START SOURCE DATA

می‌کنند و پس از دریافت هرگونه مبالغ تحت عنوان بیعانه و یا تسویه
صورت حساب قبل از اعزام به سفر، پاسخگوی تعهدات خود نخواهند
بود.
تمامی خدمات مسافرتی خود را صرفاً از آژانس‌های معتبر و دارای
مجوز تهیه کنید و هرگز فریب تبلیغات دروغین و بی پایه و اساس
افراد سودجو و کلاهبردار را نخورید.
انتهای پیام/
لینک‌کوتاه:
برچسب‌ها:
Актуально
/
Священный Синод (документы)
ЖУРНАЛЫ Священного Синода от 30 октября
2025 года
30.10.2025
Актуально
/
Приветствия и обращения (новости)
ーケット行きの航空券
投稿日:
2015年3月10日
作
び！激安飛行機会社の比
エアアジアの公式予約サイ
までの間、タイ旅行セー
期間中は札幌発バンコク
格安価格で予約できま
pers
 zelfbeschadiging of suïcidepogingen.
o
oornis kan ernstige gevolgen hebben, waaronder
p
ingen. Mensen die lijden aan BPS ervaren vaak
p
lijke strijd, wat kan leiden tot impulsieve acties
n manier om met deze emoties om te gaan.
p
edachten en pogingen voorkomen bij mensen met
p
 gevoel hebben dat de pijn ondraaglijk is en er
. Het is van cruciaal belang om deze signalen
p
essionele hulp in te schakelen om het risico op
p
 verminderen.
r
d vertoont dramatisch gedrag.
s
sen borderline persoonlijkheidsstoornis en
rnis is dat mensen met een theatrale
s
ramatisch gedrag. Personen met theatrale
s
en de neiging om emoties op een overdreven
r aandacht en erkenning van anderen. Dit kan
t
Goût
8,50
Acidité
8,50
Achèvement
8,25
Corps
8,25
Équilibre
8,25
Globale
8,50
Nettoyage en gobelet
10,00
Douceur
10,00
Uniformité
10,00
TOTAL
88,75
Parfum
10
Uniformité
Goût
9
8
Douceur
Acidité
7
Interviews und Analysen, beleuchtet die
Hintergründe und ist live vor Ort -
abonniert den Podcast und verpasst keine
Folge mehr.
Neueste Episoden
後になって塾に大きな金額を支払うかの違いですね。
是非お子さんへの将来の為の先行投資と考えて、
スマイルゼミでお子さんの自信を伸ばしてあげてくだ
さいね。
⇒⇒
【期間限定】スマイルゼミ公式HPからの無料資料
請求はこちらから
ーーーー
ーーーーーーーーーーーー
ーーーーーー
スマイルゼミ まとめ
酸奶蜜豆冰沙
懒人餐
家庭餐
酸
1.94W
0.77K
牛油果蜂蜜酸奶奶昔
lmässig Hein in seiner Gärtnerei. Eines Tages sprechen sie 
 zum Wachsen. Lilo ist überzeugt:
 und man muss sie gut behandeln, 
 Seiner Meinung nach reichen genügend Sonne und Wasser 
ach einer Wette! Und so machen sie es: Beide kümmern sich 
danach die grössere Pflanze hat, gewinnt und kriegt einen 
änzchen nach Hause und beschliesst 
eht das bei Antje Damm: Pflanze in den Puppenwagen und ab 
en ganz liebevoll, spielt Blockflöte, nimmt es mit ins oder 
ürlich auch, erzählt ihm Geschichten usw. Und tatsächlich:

END SOURCE DATA

Copy out the rows above, swapping each "Uniformité" for "Homogénéité" and keeping everything else the same.

می‌کنند و پس از دریافت هرگونه مبالغ تحت عنوان بیعانه و یا تسویه
صورت حساب قبل از اعزام به سفر، پاسخگوی تعهدات خود نخواهند
بود.
تمامی خدمات مسافرتی خود را صرفاً از آژانس‌های معتبر و دارای
مجوز تهیه کنید و هرگز فریب تبلیغات دروغین و بی پایه و اساس
افراد سودجو و کلاهبردار را نخورید.
انتهای پیام/
لینک‌کوتاه:
برچسب‌ها:
Актуально
/
Священный Синод (документы)
ЖУРНАЛЫ Священного Синода от 30 октября
2025 года
30.10.2025
Актуально
/
Приветствия и обращения (новости)
ーケット行きの航空券
投稿日:
2015年3月10日
作
び！激安飛行機会社の比
エアアジアの公式予約サイ
までの間、タイ旅行セー
期間中は札幌発バンコク
格安価格で予約できま
pers
 zelfbeschadiging of suïcidepogingen.
o
oornis kan ernstige gevolgen hebben, waaronder
p
ingen. Mensen die lijden aan BPS ervaren vaak
p
lijke strijd, wat kan leiden tot impulsieve acties
n manier om met deze emoties om te gaan.
p
edachten en pogingen voorkomen bij mensen met
p
 gevoel hebben dat de pijn ondraaglijk is en er
. Het is van cruciaal belang om deze signalen
p
essionele hulp in te schakelen om het risico op
p
 verminderen.
r
d vertoont dramatisch gedrag.
s
sen borderline persoonlijkheidsstoornis en
rnis is dat mensen met een theatrale
s
ramatisch gedrag. Personen met theatrale
s
en de neiging om emoties op een overdreven
r aandacht en erkenning van anderen. Dit kan
t
Goût
8,50
Acidité
8,50
Achèvement
8,25
Corps
8,25
Équilibre
8,25
Globale
8,50
Nettoyage en gobelet
10,00
Douceur
10,00
Homogénéité
10,00
TOTAL
88,75
Parfum
10
Homogénéité
Goût
9
8
Douceur
Acidité
7
Interviews und Analysen, beleuchtet die
Hintergründe und ist live vor Ort -
abonniert den Podcast und verpasst keine
Folge mehr.
Neueste Episoden
後になって塾に大きな金額を支払うかの違いですね。
是非お子さんへの将来の為の先行投資と考えて、
スマイルゼミでお子さんの自信を伸ばしてあげてくだ
さいね。
⇒⇒
【期間限定】スマイルゼミ公式HPからの無料資料
請求はこちらから
ーーーー
ーーーーーーーーーーーー
ーーーーーー
スマイルゼミ まとめ
酸奶蜜豆冰沙
懒人餐
家庭餐
酸
1.94W
0.77K
牛油果蜂蜜酸奶奶昔
lmässig Hein in seiner Gärtnerei. Eines Tages sprechen sie 
 zum Wachsen. Lilo ist überzeugt:
 und man muss sie gut behandeln, 
 Seiner Meinung nach reichen genügend Sonne und Wasser 
ach einer Wette! Und so machen sie es: Beide kümmern sich 
danach die grössere Pflanze hat, gewinnt und kriegt einen 
änzchen nach Hause und beschliesst 
eht das bei Antje Damm: Pflanze in den Puppenwagen und ab 
en ganz liebevoll, spielt Blockflöte, nimmt es mit ins oder 
ürlich auch, erzählt ihm Geschichten usw. Und tatsächlich:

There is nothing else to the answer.